Stored data entries:
________________
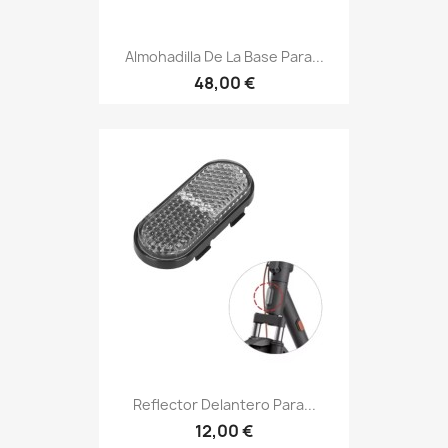
Almohadilla De La Base Para...
48,00 €
Reflector Delantero Para...
12,00 €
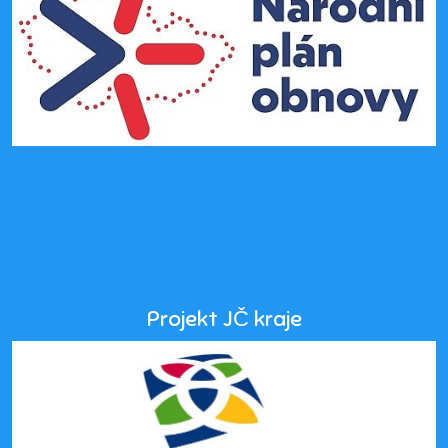
Projekt JČ kraje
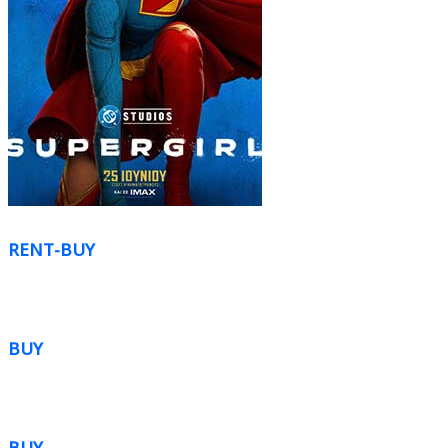
RENT-BUY
BUY
BUY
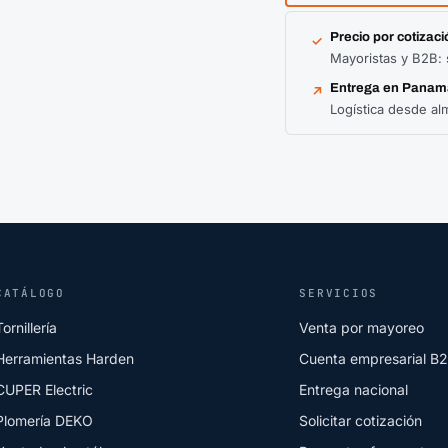
Precio por cotizaci
✓
Mayoristas y B2B: 
Entrega en Panam
↗
Logística desde al
CATÁLOGO
SERVICIOS
Tornillería
Venta por mayoreo
Herramientas Harden
Cuenta empresarial B
CUPER Electric
Entrega nacional
Plomería DEKO
Solicitar cotización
________________
- _WHAT YOU NEED TO DO_
Copy the data above word for word, from the line containing "Projekt JČ kraje" down through the end of the data, including both ends. Leave the pictures out.

- _SOLVED PROBLEM_
Projekt JČ kraje
RENT-BUY
BUY
BUY
Precio por cotizaci
✓
Mayoristas y B2B: 
Entrega en Panam
↗
Logística desde al
CATÁLOGO
SERVICIOS
Tornillería
Venta por mayoreo
Herramientas Harden
Cuenta empresarial B
CUPER Electric
Entrega nacional
Plomería DEKO
Solicitar cotización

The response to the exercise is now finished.